QUOTED PASSAGE section start
Save the Baby
“Save the baby.”
Those could have been the last words I spoke thirty-one years ago when my son Matthew was born by emergency cesarean section due to placenta abruptio, when the placenta detaches from the uterus prematurely. I’d been walking the hospital hallway in active labor, when I suddenly experienced a sharp pain that felt so different, I knew something was wrong. I must have started hemorrhaging right then but took time to grab the phone on the wall and call my mother to ask for prayer.
I still remember the look of horror on the nurse’s face when she glanced down after helping me up on the bed. Everything happened so fast after that; her running to the door, calling out for the doctor. His face turning white, frantic orders for an ambulance because the hospital had no surgeon on staff. I’d have to be transported for surgery. A surgeon visiting his patient that afternoon heard the commotion and stepped into the room. With one look at me, he said “I’m Dr. Anthony. I’ll do the surgery.” Did he help push the bed down the hallway to the operating room or was he walking alongside it? All I remember is the chill of the operating room, and my eyes meeting his. “Save the baby,” I pleaded, willing him to understand that if he had to choose, he would choose the baby. I could feel the first cut of the knife before I went under.
Save the baby.
My doctor would later say it had been the closest he’d ever come to losing a mother and baby and he didn’t want to think about what would have happened in the ambulance if Dr. Anthony hadn’t been walking down the hallway at that crucial moment. I believe my mother’s urgent prayers had something to do with that.
I cannot face my son’s birthdate without being reminded of how close I came to death on that day. How close we came to losing him. I never take the gift of my son for granted, or the tremendous blessing of each of my eight children.
Two years ago on this date, nearly thirty years after that traumatic delivery, I faced a surgery that would remove the uterus that had seemingly betrayed me in 1993. The same uterus that carried three more babies after Matthew Anthony’s birth now held cancer.
Dr. Anthony was able to save both me and my baby, which I am extremely grateful for. Ultimately, he didn’t have to choose one life over another. Still, I don’t regret my words in the least. “Save the baby.” It was motherly instinct to put my child first. I would say the same words today.
QUOTED PASSAGE section end
RECORDS PROVIDED section start
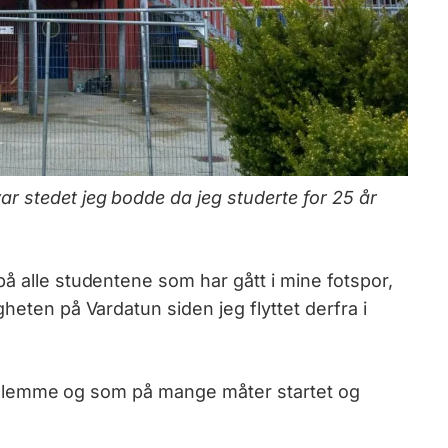
r stedet jeg bodde da jeg studerte for 25 år
å alle studentene som har gått i mine fotspor,
heten på Vardatun siden jeg flyttet derfra i
vil glemme og som på mange måter startet og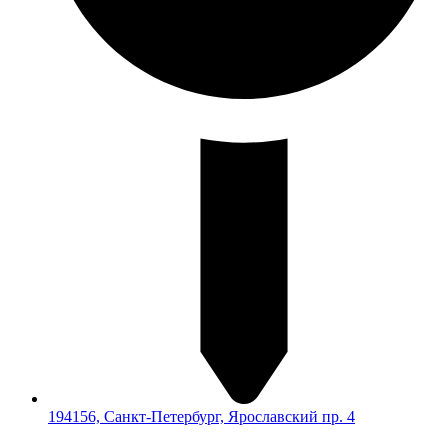
194156, Санкт-Петербург, Ярославский пр. 4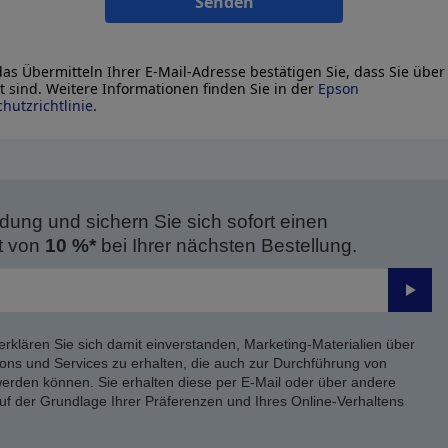
Senden
as Übermitteln Ihrer E-Mail-Adresse bestätigen Sie, dass Sie über
lt sind. Weitere Informationen finden Sie in der
Epson
hutzrichtlinie
.
dung und sichern Sie sich sofort einen
t von
10 %*
bei Ihrer nächsten Bestellung.
Send
erklären Sie sich damit einverstanden, Marketing-Materialien über
ons und Services zu erhalten, die auch zur Durchführung von
rden können. Sie erhalten diese per E-Mail oder über andere
uf der Grundlage Ihrer Präferenzen und Ihres Online-Verhaltens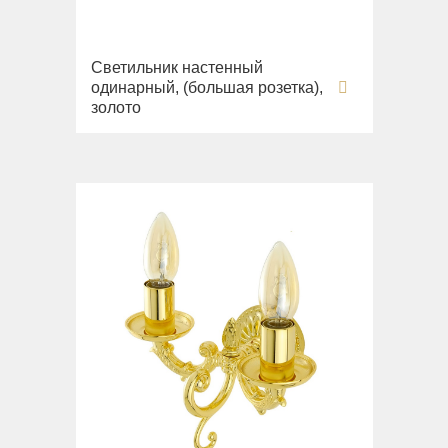
Светильник настенный
одинарный, (большая розетка),
золото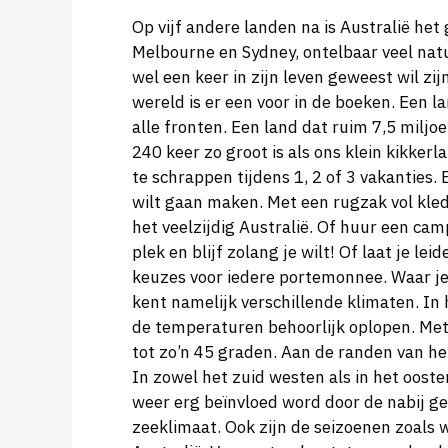
Op vijf andere landen na is Australië het
Melbourne en Sydney, ontelbaar veel nat
wel een keer in zijn leven geweest wil zi
wereld is er een voor in de boeken. Een l
alle fronten. Een land dat ruim 7,5 miljo
240 keer zo groot is als ons klein kikkerl
te schrappen tijdens 1, 2 of 3 vakanties.
wilt gaan maken. Met een rugzak vol kl
het veelzijdig Australië. Of huur een cam
plek en blijf zolang je wilt! Of laat je l
keuzes voor iedere portemonnee. Waar je o
kent namelijk verschillende klimaten. In 
de temperaturen behoorlijk oplopen. Me
tot zo’n 45 graden. Aan de randen van he
In zowel het zuid westen als in het ooste
weer erg beïnvloed word door de nabij 
zeeklimaat. Ook zijn de seizoenen zoals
RECORDS PROVIDED section end
Pick up the "Save the Baby" piece after its final sentence and carry it further.

“Save the baby.” Doesn’t that seem a natural response from any adult, female or male, to instinctively protect the most vulnerable of human beings?
Which begs the question: What kind of world do we live in where the natural instinct to protect the smallest and most vulnerable human beings now has become a political battleground?
It’s no secret in this election that one party is running rampant on a platform of reproductive rights and a woman’s right to control her own body. That much is blatantly clear. What’s not so clear is how we got to the point of ignoring that there are TWO bodies to consider in the abortion issue. Or, when we do acknowledge the biological reality of a human being growing inside the woman, how did we decide one life has more value than another? How did we get to that point?
This is not a religious issue. It’s a moral and ethical one. It’s much too easy to dismiss issues and ideas when one rationalizes that they are simply a religious belief that must not be forced upon others. I know more than most on the topic of abortion. I’ve been studying the issue since I was thirteen. I’ve done the research, studied the laws, followed the personal and political stories, and read the survey results of women obtaining abortions. I know the campaign rhetoric doesn’t match the reality. No, this isn’t a religious issue though it should be a concern to any Christ follower. The Bible is clear on the value of every human life and protection of the innocent.
Abortion is a human rights issue. One of the humans just happens to be smaller, and inside the other.
And unwanted.
My lament today is the same as it was in 1973. If only I could save the babies…I would.